How to run UNLV tests.

The scripts in this directory make it possible to duplicate the tests
published in the Fourth Annual Test of OCR Accuracy.
See http://www.isri.unlv.edu/downloads/AT-1995.pdf
but first you have to get the tools and data from UNLV:

Step 1: to download the images goto
http://www.isri.unlv.edu/ISRI/OCRtk
and get 3b.tgz, Bb.tgz, Mb.tgz and Nb.tgz.

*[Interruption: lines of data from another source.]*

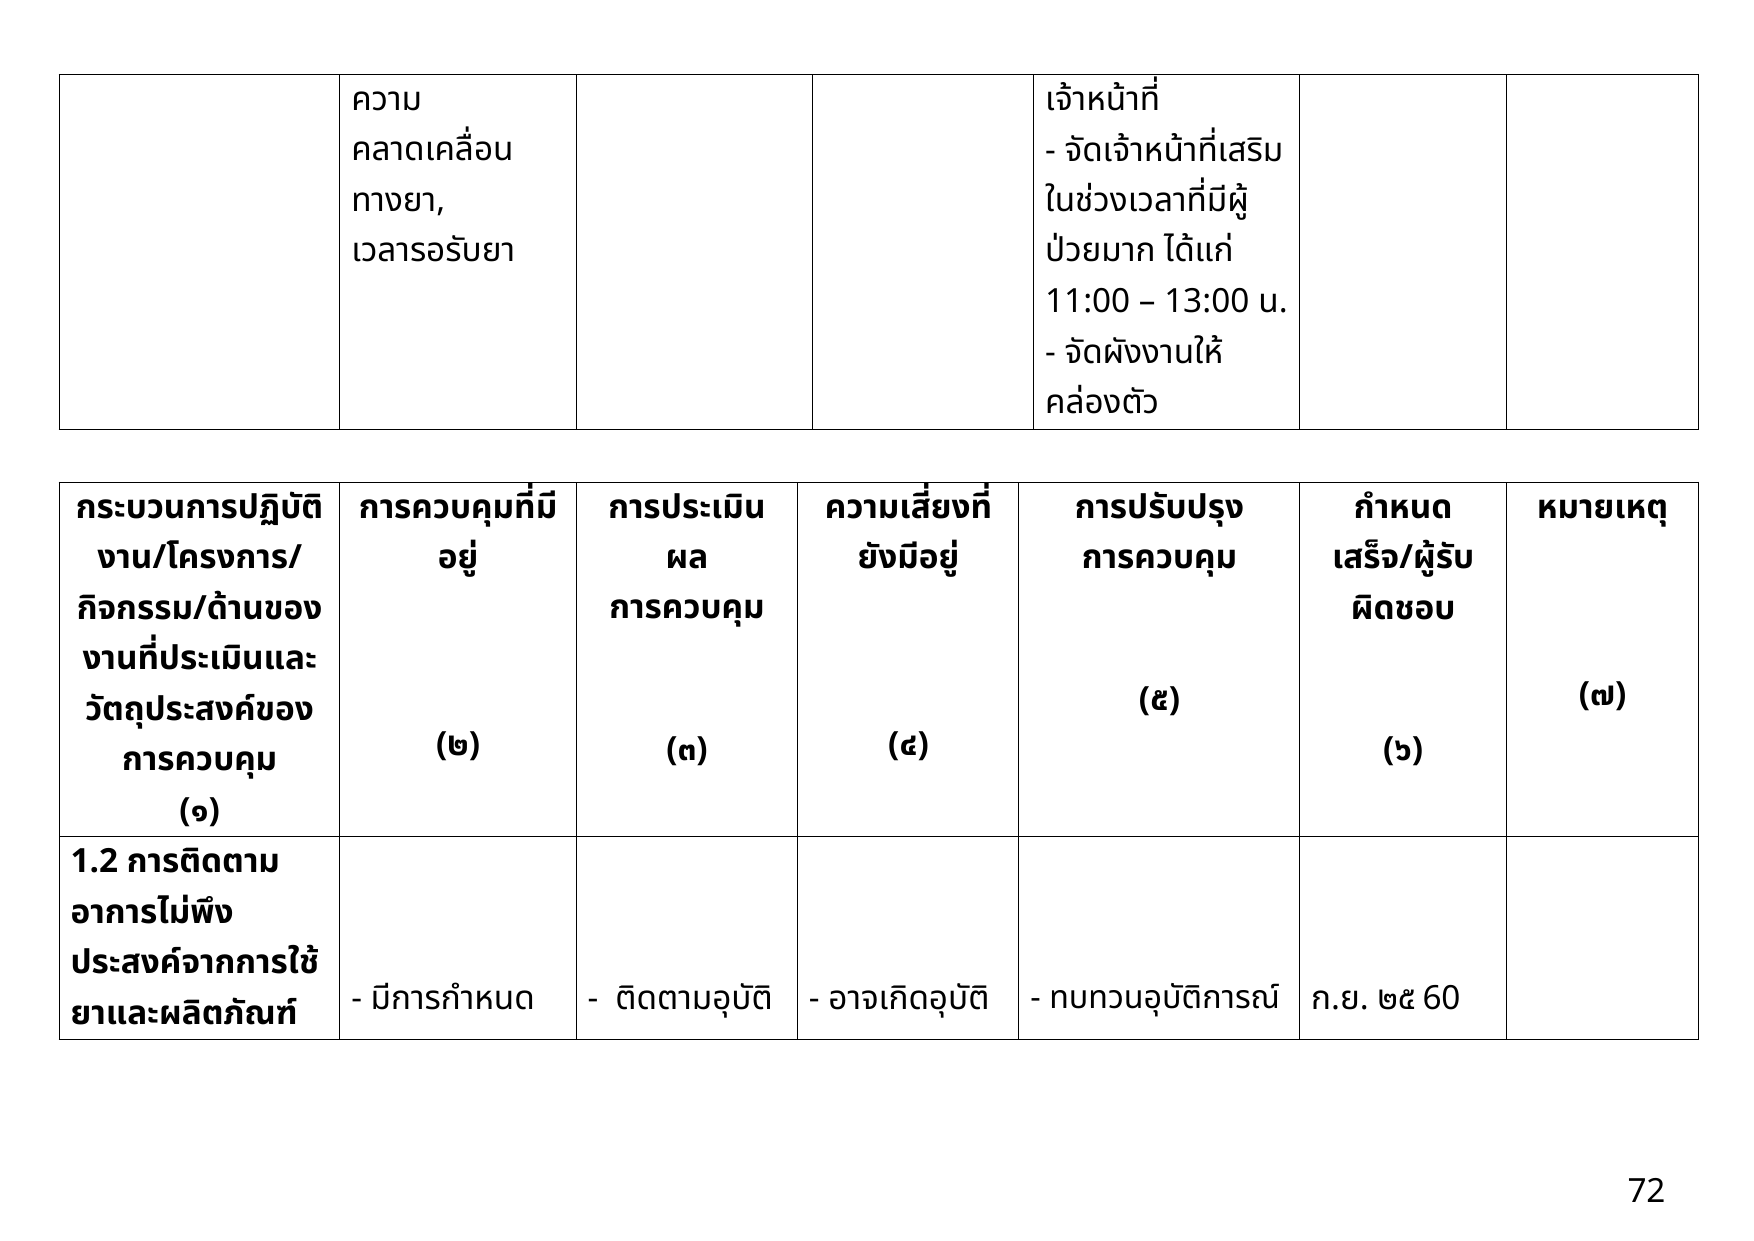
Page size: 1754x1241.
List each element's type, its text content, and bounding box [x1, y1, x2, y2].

table_header หมายเหตุ (๗) [1507, 483, 1698, 836]
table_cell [1300, 75, 1506, 428]
table_header การประเมินผล การควบคุม (๓) [577, 483, 797, 836]
table_header กำหนดเสร็จ/ผู้รับผิดชอบ (๖) [1300, 483, 1506, 836]
table_cell [1507, 75, 1698, 428]
table_header กระบวนการปฏิบัติงาน/โครงการ/กิจกรรม/ด้านของงานที่ประเมินและวัตถุประสงค์ของการควบคุม (๑) [60, 483, 339, 836]
table_cell [1507, 837, 1698, 1039]
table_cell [577, 75, 812, 428]
table_header การควบคุมที่มีอยู่ (๒) [340, 483, 576, 836]
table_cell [577, 837, 797, 1039]
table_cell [340, 837, 576, 1039]
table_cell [798, 837, 1018, 1039]
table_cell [1019, 837, 1299, 1039]
table_header การปรับปรุง การควบคุม (๕) [1019, 483, 1299, 836]
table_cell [340, 75, 576, 428]
table_header ความเสี่ยงที่ยังมีอยู่ (๔) [798, 483, 1018, 836]
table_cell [1034, 75, 1299, 428]
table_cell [60, 837, 339, 1039]
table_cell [813, 75, 1033, 428]
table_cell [60, 75, 339, 428]
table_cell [1300, 837, 1506, 1039]
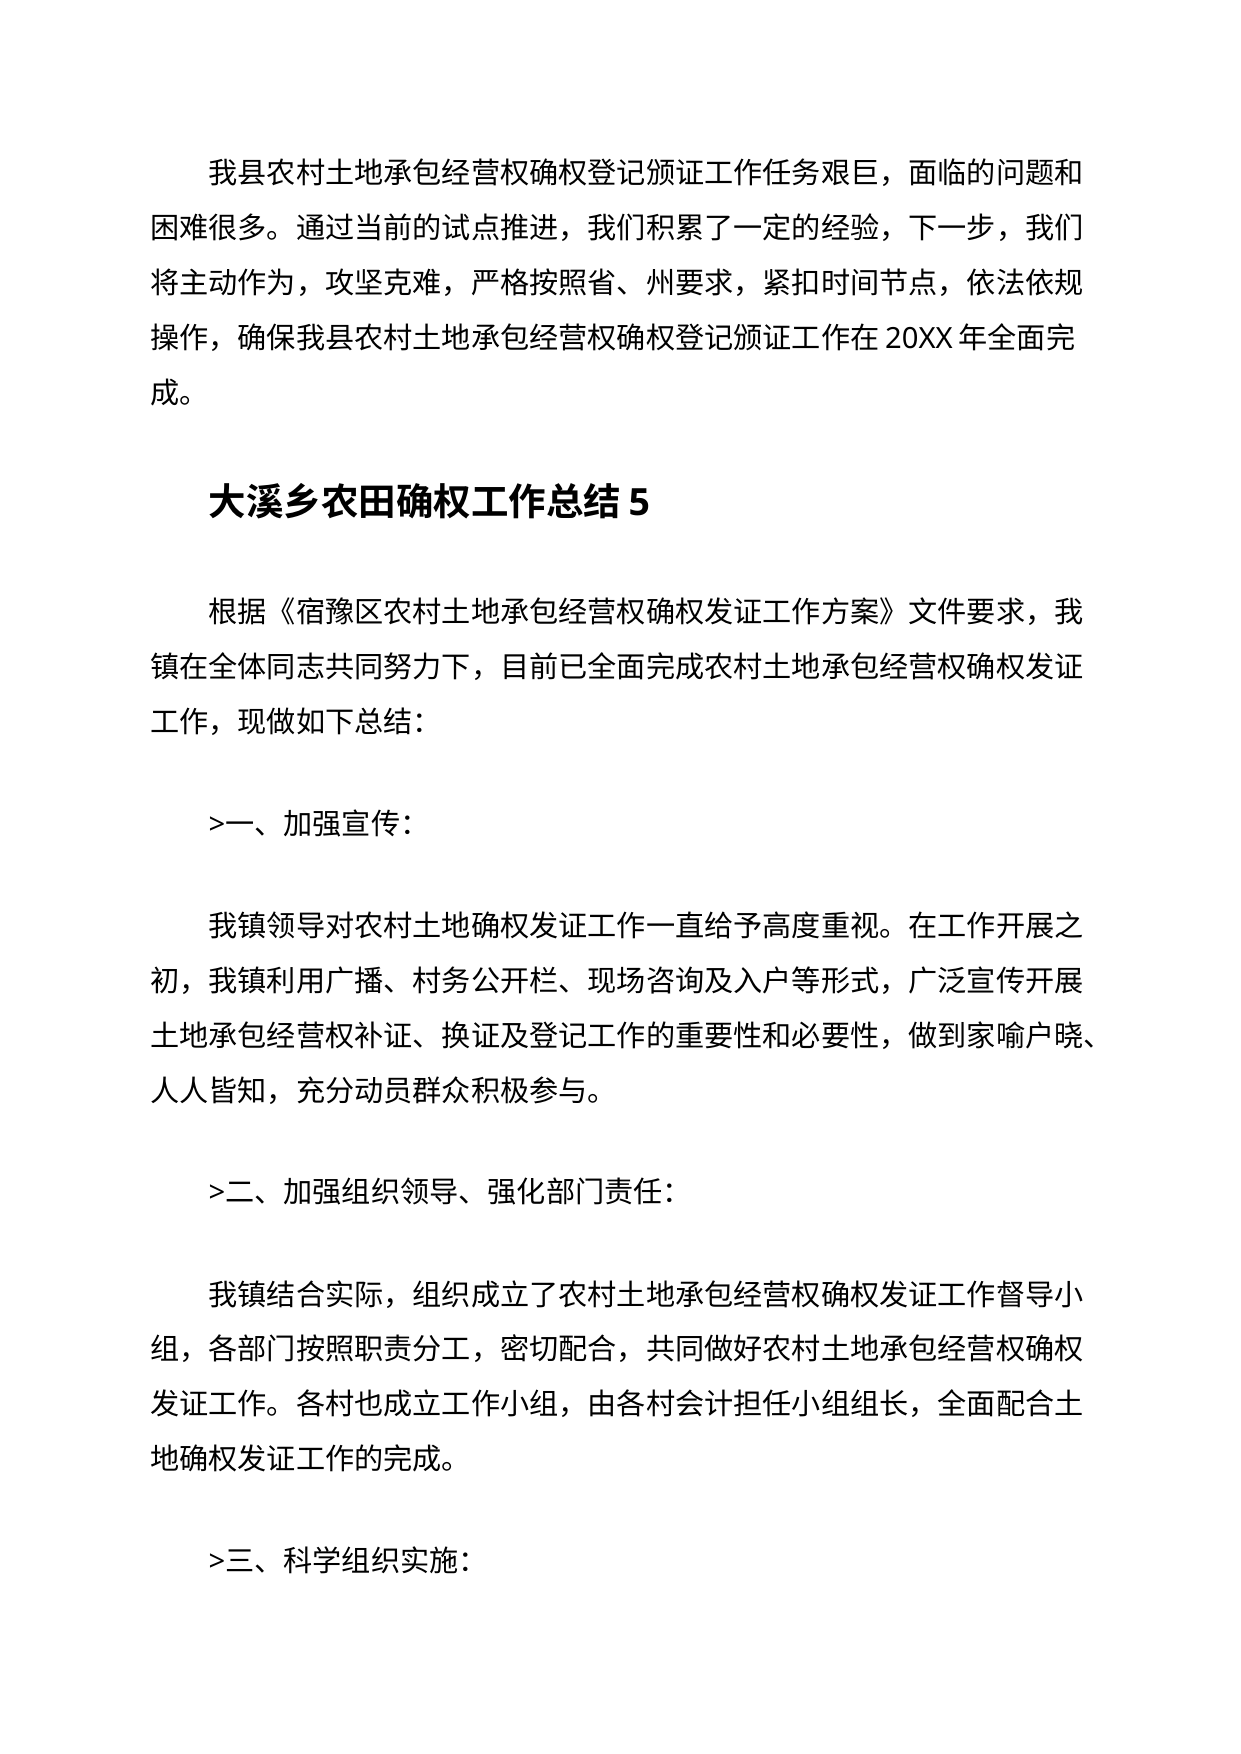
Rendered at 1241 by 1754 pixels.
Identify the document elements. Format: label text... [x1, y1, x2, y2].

text >三、科学组织实施： [150, 1537, 1090, 1580]
text >二、加强组织领导、强化部门责任： [150, 1169, 1090, 1211]
text 根据《宿豫区农村土地承包经营权确权发证工作方案》文件要求，我镇在全体同志共同努力下，目前已全面完成农村土地承包经营权确权发证工作，现做如下总结： [150, 589, 1090, 741]
text 我县农村土地承包经营权确权登记颁证工作任务艰巨，面临的问题和困难很多。通过当前的试点推进，我们积累了一定的经验，下一步，我们将主动作为，攻坚克难，严格按照省、州要求，紧扣时间节点，依法依规操作，确保我县农村土地承包经营权确权登记颁证工作在20XX年全面完成。 [150, 150, 1090, 412]
text 大溪乡农田确权工作总结5 [150, 471, 1090, 526]
text 我镇结合实际，组织成立了农村土地承包经营权确权发证工作督导小组，各部门按照职责分工，密切配合，共同做好农村土地承包经营权确权发证工作。各村也成立工作小组，由各村会计担任小组组长，全面配合土地确权发证工作的完成。 [150, 1271, 1090, 1478]
text 我镇领导对农村土地确权发证工作一直给予高度重视。在工作开展之初，我镇利用广播、村务公开栏、现场咨询及入户等形式，广泛宣传开展土地承包经营权补证、换证及登记工作的重要性和必要性，做到家喻户晓、人人皆知，充分动员群众积极参与。 [150, 903, 1090, 1109]
text >一、加强宣传： [150, 801, 1090, 843]
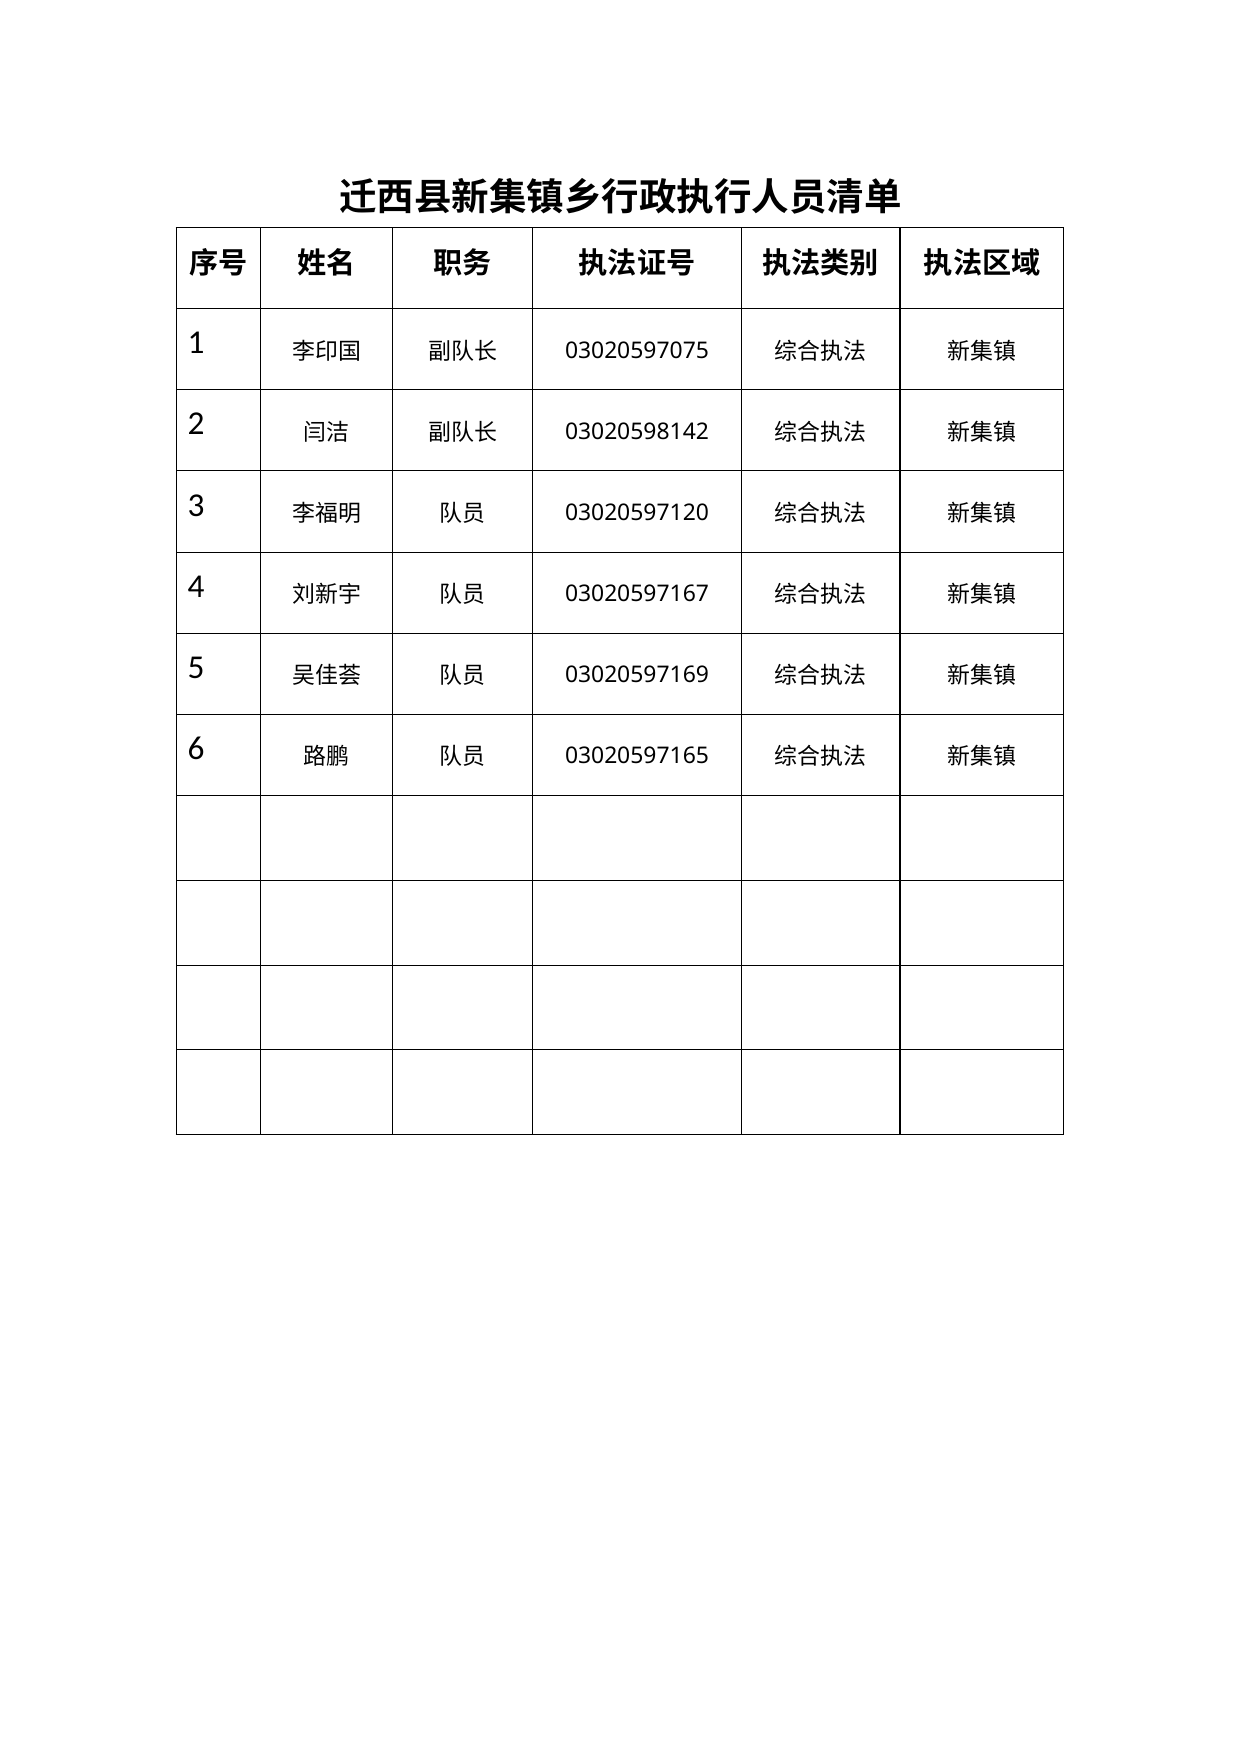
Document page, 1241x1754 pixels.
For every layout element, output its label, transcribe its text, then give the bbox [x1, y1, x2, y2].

table_cell 路鹏 [261, 715, 392, 795]
table_cell 03020597169 [533, 634, 741, 714]
table_cell 吴佳荟 [261, 634, 392, 714]
table_cell 李印国 [261, 309, 392, 389]
table_cell [533, 796, 741, 880]
table_cell [393, 966, 532, 1049]
table_cell [261, 966, 392, 1049]
table_cell [261, 796, 392, 880]
table_cell 6 [177, 715, 260, 795]
table_cell [261, 881, 392, 964]
table_cell 综合执法 [742, 309, 899, 389]
table_cell [742, 1050, 899, 1134]
table_header 姓名 [261, 228, 392, 308]
table_cell 刘新宇 [261, 553, 392, 633]
table_cell 新集镇 [901, 634, 1063, 714]
table_cell [742, 796, 899, 880]
table_cell [393, 796, 532, 880]
table_cell 新集镇 [901, 471, 1063, 552]
table_cell [533, 966, 741, 1049]
table_cell 副队长 [393, 309, 532, 389]
table_cell 03020597075 [533, 309, 741, 389]
table_cell 5 [177, 634, 260, 714]
table_cell 李福明 [261, 471, 392, 552]
table_cell [177, 796, 260, 880]
table_cell 03020597120 [533, 471, 741, 552]
table_cell [177, 1050, 260, 1134]
table_cell 闫洁 [261, 390, 392, 470]
table_header 序号 [177, 228, 260, 308]
table_header 执法区域 [901, 228, 1063, 308]
table_header 职务 [393, 228, 532, 308]
table_cell 综合执法 [742, 715, 899, 795]
table_cell 03020597165 [533, 715, 741, 795]
table_cell 队员 [393, 634, 532, 714]
table_cell 新集镇 [901, 553, 1063, 633]
table_cell 队员 [393, 553, 532, 633]
table_header 执法证号 [533, 228, 741, 308]
table_cell [177, 881, 260, 964]
table_cell [901, 796, 1063, 880]
table_cell 队员 [393, 471, 532, 552]
text 迁西县新集镇乡行政执行人员清单 [187, 162, 1053, 227]
table_cell [533, 1050, 741, 1134]
table_cell 副队长 [393, 390, 532, 470]
table_cell 新集镇 [901, 309, 1063, 389]
table_cell 新集镇 [901, 715, 1063, 795]
table_cell [393, 881, 532, 964]
table_cell 队员 [393, 715, 532, 795]
table_cell 3 [177, 471, 260, 552]
table_cell 综合执法 [742, 471, 899, 552]
table_cell [901, 881, 1063, 964]
table_header 执法类别 [742, 228, 899, 308]
table_cell 新集镇 [901, 390, 1063, 470]
table_cell 2 [177, 390, 260, 470]
table_cell 综合执法 [742, 553, 899, 633]
table_cell 4 [177, 553, 260, 633]
table_cell [261, 1050, 392, 1134]
table_cell [533, 881, 741, 964]
table_cell [393, 1050, 532, 1134]
table_cell [177, 966, 260, 1049]
table_cell [742, 881, 899, 964]
table_cell 03020597167 [533, 553, 741, 633]
table_cell 综合执法 [742, 390, 899, 470]
table_cell 03020598142 [533, 390, 741, 470]
table_cell 综合执法 [742, 634, 899, 714]
table_cell [901, 1050, 1063, 1134]
table_cell [742, 966, 899, 1049]
table_cell 1 [177, 309, 260, 389]
table_cell [901, 966, 1063, 1049]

Step 2: extract the files. It doesn't really matter where
in your filesystem you put them, but they must go under a common
root so you have directories 3, B, M and N in, for example,
/users/me/ISRI-OCRtk.

Step 3: Reorg the files
The lack of tif extensions on the images is inconvenient, so there
is a script to reorganize the data to match the rest of the test
scripts.
cd to /users/me/ISRI-OCRtk or wherever 3, B, M and N ended up and run
/blah/blah/tesseract-ocr/testing/reorgdata.sh 3B
This makes directories doe3.3B, bus.3B, mag.3B and news.3B.
You can now get rid of 3, B, M, and N unless you want to get some of the
other scanning resolutions out of them.

Step 4: Download the ISRI toolkit from:
http://www.isri.unlv.edu/downloads/ftk-1.0.tgz

Step 5: If they work for you, use the binaries directly from the bin
directory and put them in tesseract-ocr/testing/unlv
otherwise build the tools for yourself and put them there.

Step 6: cd back to your main tesseract-ocr dir and Build tesseract.

Step 7: run testing/runalltests.sh with the root data dir and testname:
testing/runalltests.sh /users/me/ISRI-OCRtk tess2.0
and go to the gym, have lunch etc.

Step 8: There should be a file
testing/reports/tess2.0.summary that contains the final summarized accuracy
report and comparison with the 1995 results.